Di masa pemilu AS saat ini, partai Republik merupakan salah satu parpol yang paling disorot dunia, selain oposisinya, Demokrat. Partai Republik era Donald Trump dinilai terlalu konservatif karena lebih banyak mengakomodasi kepentingan kulit putih daripada non kulit putih, dan biasanya mendominasi pemilihan di selatan.
Trump sebagai kandidat presiden dari Republik tahun ini telah banyak dikritik karena menghasut ketegangan rasial sejak masa kampanyenya di tahun 2016, sampai dengan masa pemerintahannya empat tahun belakangan, hingga kampanye Pemilu AS tahun ini. Tetapi keadaan tidak selalu seperti ini, selama 166 tahun terakhir ini Republik telah mengalami hal yang luar biasa dari Repulik ala Abraham Lincoln hingga Republik ala Donald Trump.
Untuk memahami bagaimana partai Republik yang berjulukan GOP (Grand Old Party) menjadi seperti ini, maka kita harus melihat kembali ke tahun 1854, saat pertama kali partai ini dibentuk, tujuh tahun sebelum perang saudara. Ada dua partai pada saat itu, Whig dan Demokrat.
Saat itu, wilayah Amerika dengan cepat berkembang ke arah barat dan terjadi perdebatan sengit apakah negara bagian baru harus mengizinkan perbudakan atau tidak. Partai demokrat dengan basis kuat di selatan telah menjadi semakin pro-perbudakan. Di sisi lain Whig mulai serius memperhatikan masalah ini.
Pendukung utara mereka benar-benar khawatir kalau meningkatnya angka perbudakan akan memiliki terlalu banyak pengaruh politik, mereka khawatirkan bisa sangat merugikan pekerja kulit putih secara ekonomi, artinya orang kulit putih akan banyak yang menganggur.

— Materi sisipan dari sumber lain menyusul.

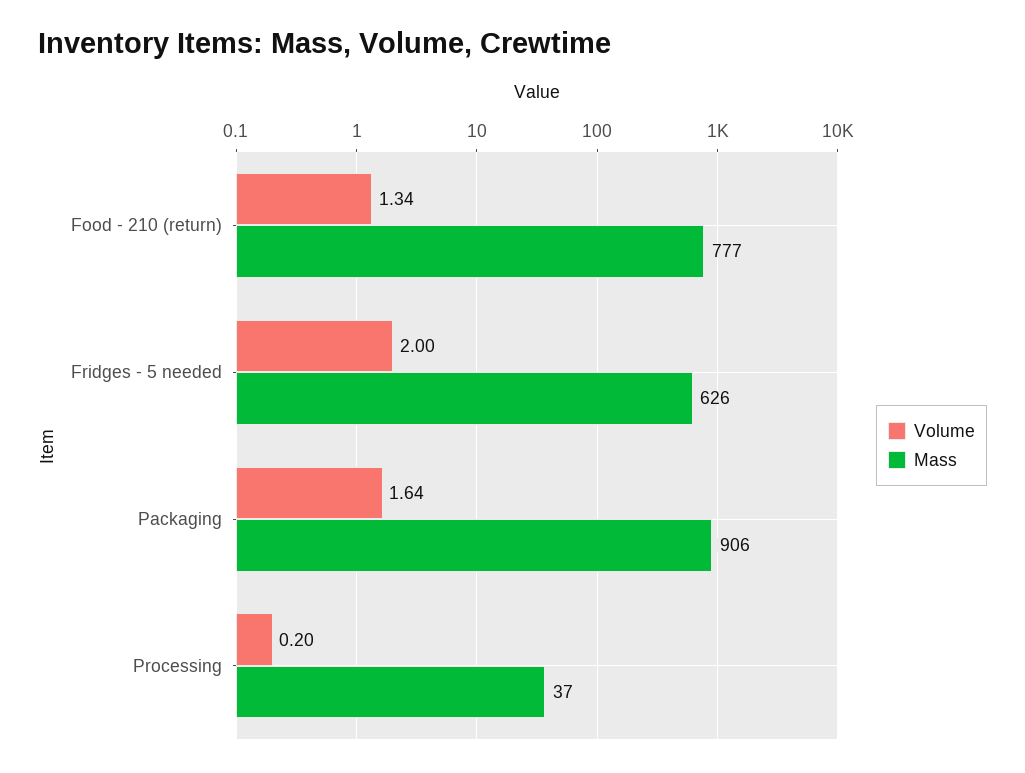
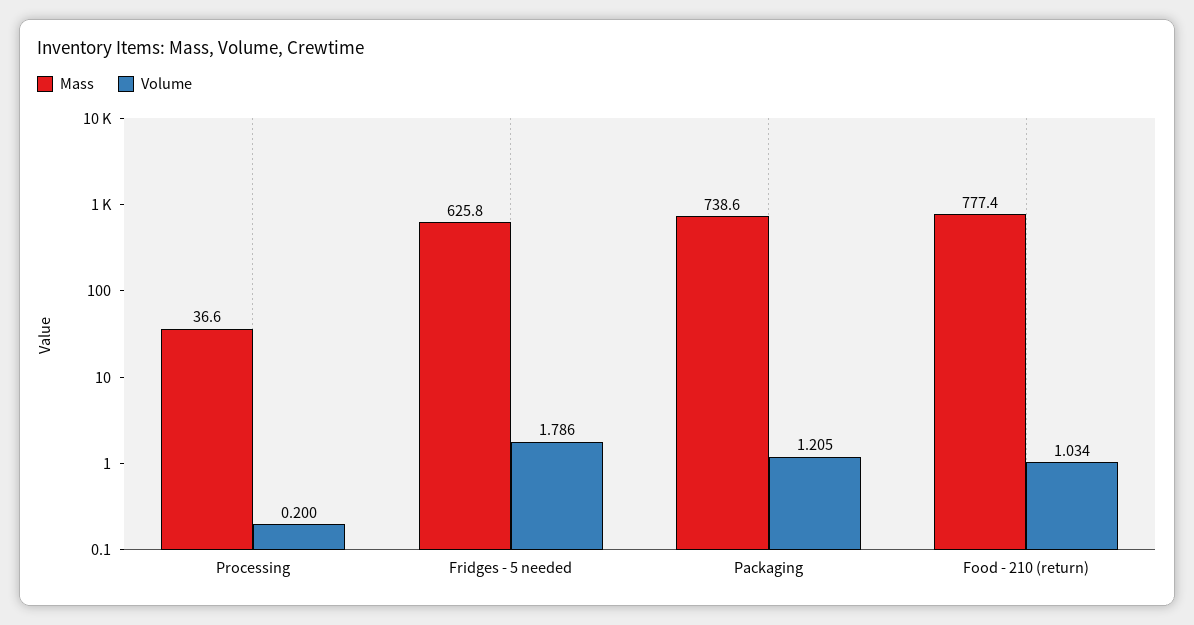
  {
    "Volume": {
-     "Food - 210 (return)": 1.34,
+     "Food - 210 (return)": 1.034,
-     "Fridges - 5 needed": 2,
+     "Fridges - 5 needed": 1.786,
-     "Packaging": 1.64,
+     "Packaging": 1.205,
      "Processing": 0.2
    },
    "Mass": {
      "Food - 210 (return)": 777.4,
      "Fridges - 5 needed": 625.8,
-     "Packaging": 906,
+     "Packaging": 738.6,
      "Processing": 36.6
    }
  }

Sehingga pada tahun 1854, mereka memperdebatkan boleh atau tidaknya wilayah Kansas dan Nebraska harus mengizinkan perbudakan. Whig tidak setuju dan mengakibatkan runtuhnya partai tersebut pada tahun 1860, setelah berdiri selama 27 tahun semenjak 1933 serta memenangkan empat pemilihan presiden.
Bekas anggota Whig di utara membentuk partai baru yang akan berjuang melawan meluasnya perbudakan. Tepatnya pada tanggal 20 Maret 1854 lahirlah partai Republik. Pada tahun 1860, Partai Republik menjadi semakin kuat di utara, cukup kuat hingga seorang Republikan yang kurang terkenal bernama Abraham Lincoln memenangkan pemilihan presiden ke-16 AS .
Meskipun Lincoln berjanji tidak akan mengganggu perbudakan di negara bagian yang sudah memilikinya, ia dan partainya masih terlalu anti-perbudakan, dan hal ini tidak ditolerir oleh selatan. Karenanya, 11 negara bagian selatan memisahkan diri dari Uni Amerika Utara, dan membentuk Negara Konfederasi Amerika.
Negara-negara bagian utara memutuskan untuk bertempur menjaga Uni Amerika Utara tetap tak terpisahkan, dan terjadilah Perang Saudara. Hasilnya adalah sebuah kemenangan untuk utara dan penghapusan perbudakan secara nasional.
Setelah perang, Republikan mulai berjuang untuk memastikan agar para budak yang baru dibebaskan di selatan memiliki hak-hak sipil. Setahun setelah pembunuhan Lincoln, tepatnya tahun 1866, Partai Republik berhasil menelurkan Undang-Undang Hak Sipil tahun 1866. Mereka berjuang untuk memastikan orang kulit hitam mempunyai hak memilih dengan hukum dan amandemen konstitusi yang baru.
Tetapi sesuatu terjadi selama perang sipil yang mulai mengubah Partai Republik yang masih muda ini. Pengeluaran pemerintah selama perang membuat banyak pengusaha utara benar-benar kaya.